The announcement of the entry of the three Oldsmobiles for the Savannah light car race caused interest throughout the country, and the later announcement that the three Olds would be withdrawn owing to the inability of the manufacturers to finish these, their latest models, and properly test them out in time for the contest, will cause dismay. The Olds Motor Works has been out of racing for a long time, but with the announcement of the light car event decided to make an entry and once more enter the field. The thousands of owners of Olds cars the country over predicted all sorts of success for the Lansing makers, but for this event must be disappointed.
Mananger Smith of the Olds Motor Works, who made the entries, is quite as much disappointed as are the users of Olds cars, but promises to enter future contests when he will be able to show a product thoroughly tested out. In the past the Olds had made a splendid reputation in speed contests on the track, the road and the hill.
It's going to take quite some running to reach the camps of the various contestants in the Grand Prize race and the light car races at Savannah, as there will be at least twenty-eight camps in all located all over the country away from and contiguous to the course. The committee has scoured the country over to find accomodations for the drivers and their mechanics and it is estimated that at least 200 miles will have to be covered by road to reach the various training quarters, somewhat more of a job than that which was encountered on Long Island at the time of the Vanderbilt race.
And by the way, the Parkway management intends another year to erect quarters on the Parkway in a row for all competitors and Savannah plans to do likewise. The innovation will be appreciated by the makers, importers, drivers and their mechanics as everything will be simplified in that way.
Plenty of Protection.
Savannah's automobile races are to have the protection of a complete fire department sent from New York by the Tea Tray Company of Newark, N. J. This fire patrol will be posted at four points on the course and will be habited in tents especially erected and in close touch with the telephone. In addition to the regular fire department of forty-gallon tanks, Mr. Albert S. Marten of the Tea Tray Company will supply two fully equipped cars carrying fire extinguishers and ready to go out at a moment's notice to any point on the course and at racing speed.

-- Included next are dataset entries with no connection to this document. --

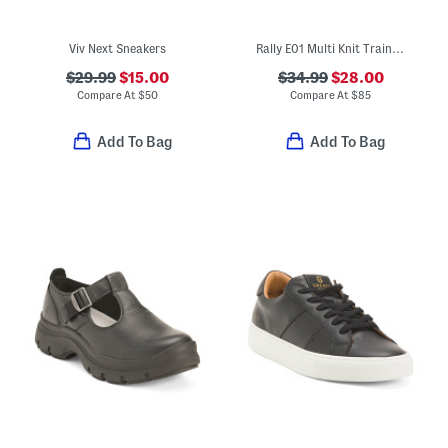
Viv Next Sneakers
Rally E01 Multi Knit Trainer Sneakers
$29.99
$15.00
$34.99
$28.00
Compare At
$
50
Compare At
$
85
Add To Bag
Add To Bag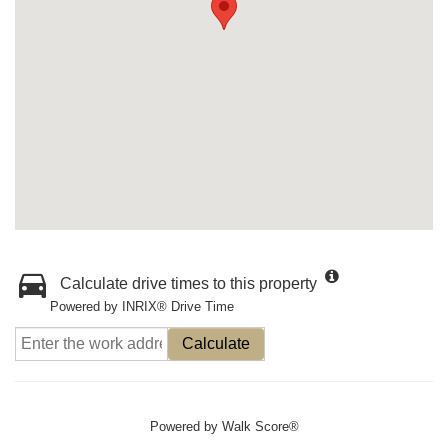
Calculate drive times to this property
Powered by INRIX® Drive Time
Calculate
Powered by
Walk Score®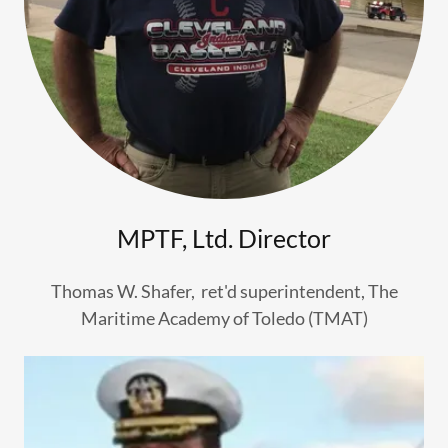
MPTF, Ltd. Director
Thomas W. Shafer, ret'd superintendent, The
Maritime Academy of Toledo (TMAT)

The Marten fire patrol protects all automobile events nowadays and in the North has been very successful. The Brighton Beach twenty-four-hour race saw the patrol in successful operation. Three cars were saved and one was the Simplex, which, with a lead of forty-seven miles, caught fire in its camp. In a minute it was again under way. The Renault, which took fire on the track and ran through the fence, was extinguished before the paint had been scorched, although a half-mile run was necessary. The Garford was put out in its camp. At the Vanderbilt Cup race the Marten fire patrol was successful in extinguishing a big blaze in a Thomas car, the property of “Birdie” Munger, right in front of Krugs.
Marten, a member of the Automobile Club of America, sent Bruce La Pierre to Savannah on the boat which sailed on the 10th and will follow himself with the second car on the boat chartered by the Automobile Club of America. Extinguishers are also to be sent to protect the camps of the drivers and for the use of the drivers on their cars in the race, an innovation in auto racing. In the Vanderbilt race three cars caught fire at different times, and that is possible with any of the huge cars used in such contests as the one in Savannah.
The extinguisher carried as a regular equipment of the cars provides the means right at hand to put out any blaze, and without injury to the car. The protection promised has proved most welcome to several managers of the camps, and this will be a regular feature at every big race of the future, thanks to the energy of Mr. Marten, who is an ardent automobilist and owner of three cars at present.